Pareciera que, cuando a un amigo nos llama y nos pregunta con entusiasmo “¿cómo va todo?” y respondemos “todo bien, como siempre”, hay una carencia de fricción que haga que algún evento parezca relevante. Una fricción puede ser “estoy bien, pero la semana pasada murió mi perro” o “todo muy bien, ¡conocí a alguien!”, pero la mayor parte del tiempo estamos tan inmersos en la rutina que al voltear a ver lo que hemos hecho, pareciera que nada sobresale, todo va “como siempre”. Es algo que podría responder un astronauta que llevara semanas en el espacio, no importa lo extraño que sea la vida de uno, siempre hay un “normal” en esa vida.

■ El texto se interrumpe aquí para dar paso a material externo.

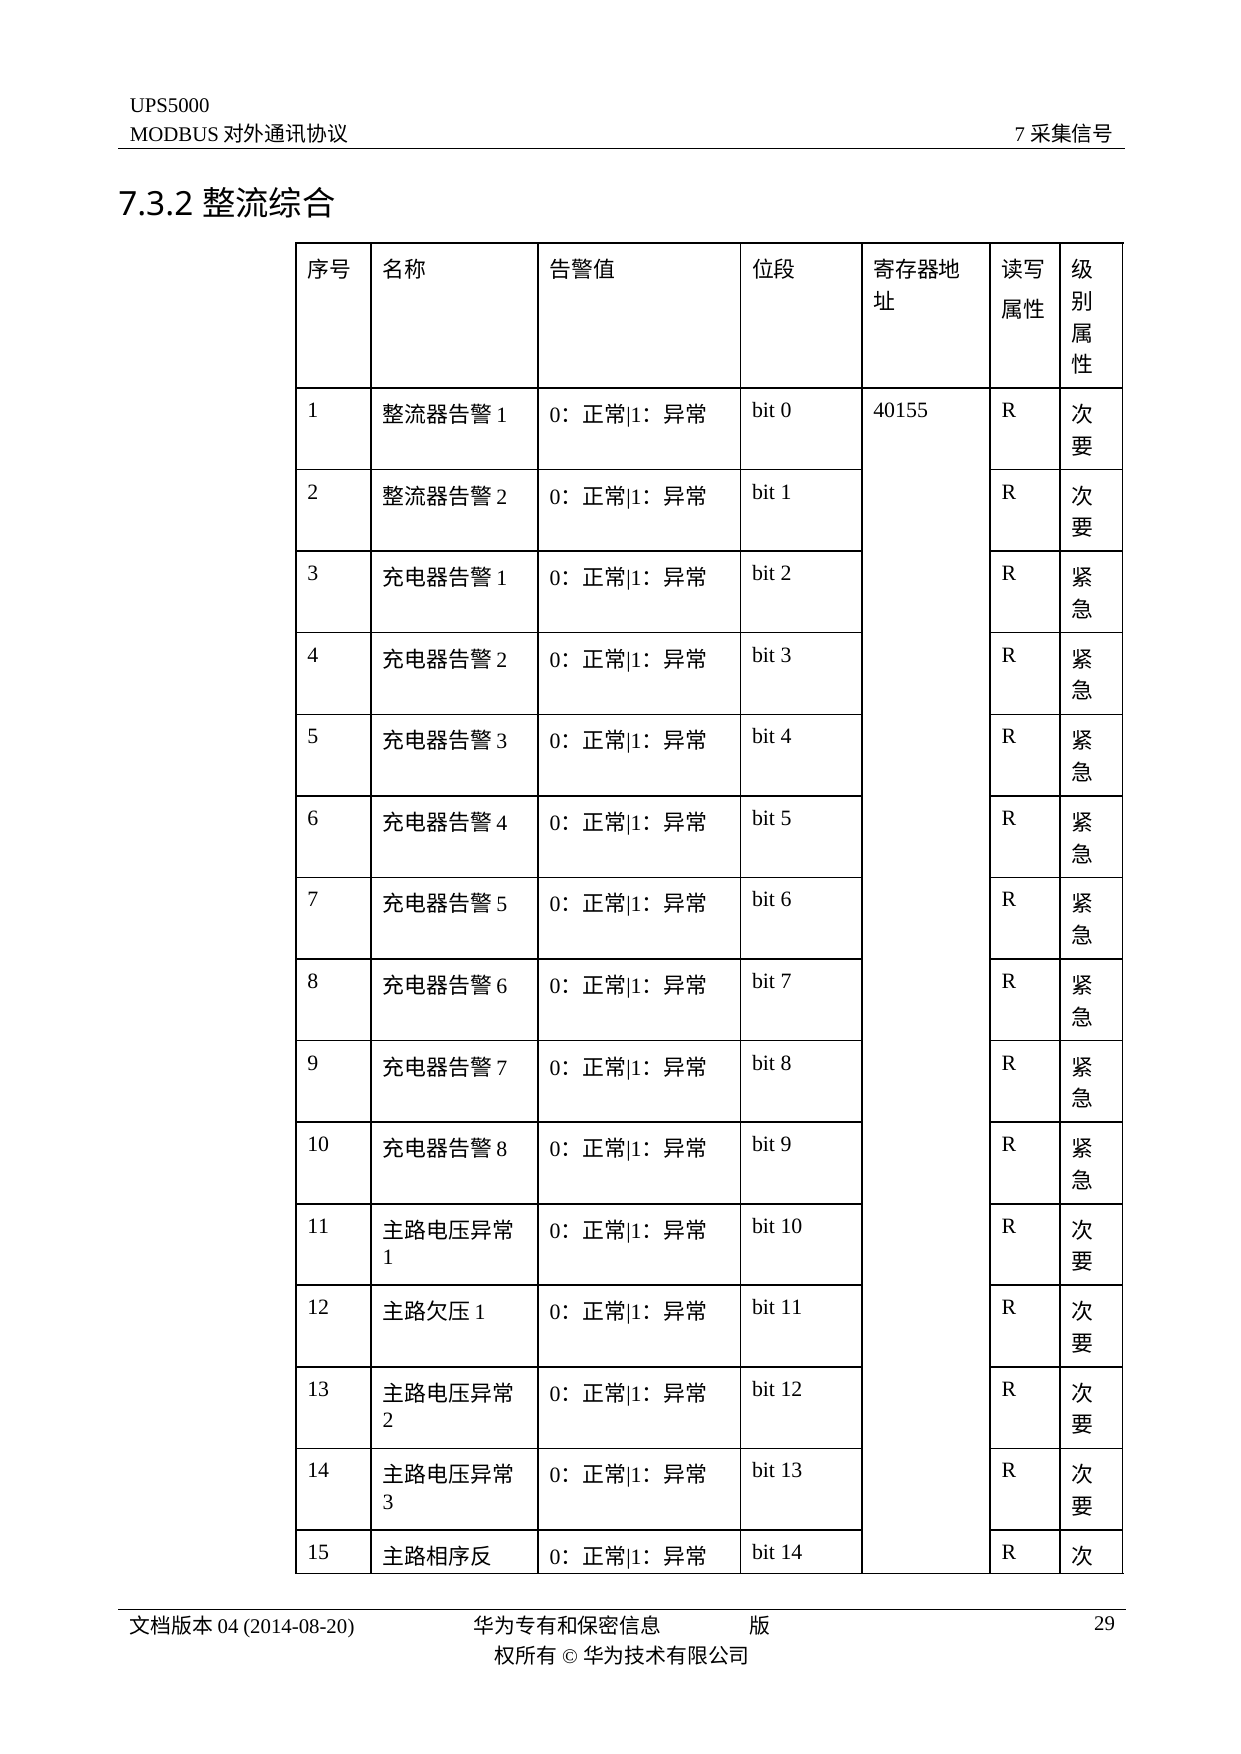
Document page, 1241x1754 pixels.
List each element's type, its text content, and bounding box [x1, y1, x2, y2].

table_cell bit 9 [741, 1123, 861, 1203]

No es que ayer no haya eventos fuera de lo ordinario, pero son eventos fuera de lo ordinario exteriormente, si no causan una agitación, se puede decir que los eventos pasan sin causar fricción. Esto, como muchas otras cosas en la vía espiritual, paradójicamente puede ser un síntoma de algo positivo o algo negativo. Negativo, cuando no permitimos que los hechos del día nos transformen porque estamos en un estado de conservación, con resistencia al cambio. Positivo, cuando nuestro interior se ha acomodado de tal forma que se encuentra estable, y las fricciones del mundo no ocasionan desacomodos.

El ensimismamiento causa que las preocupaciones que uno experimenta tengan que ver con el yo, y las fricciones del mundo parecen distantes. Pero esta situación es insostenible, pues se experimenta una especie de estancamiento. La vida interior se alimenta de la luz del mundo exterior, por lo que no es buena idea permanecer en estado de introspección durante demasiado tiempo.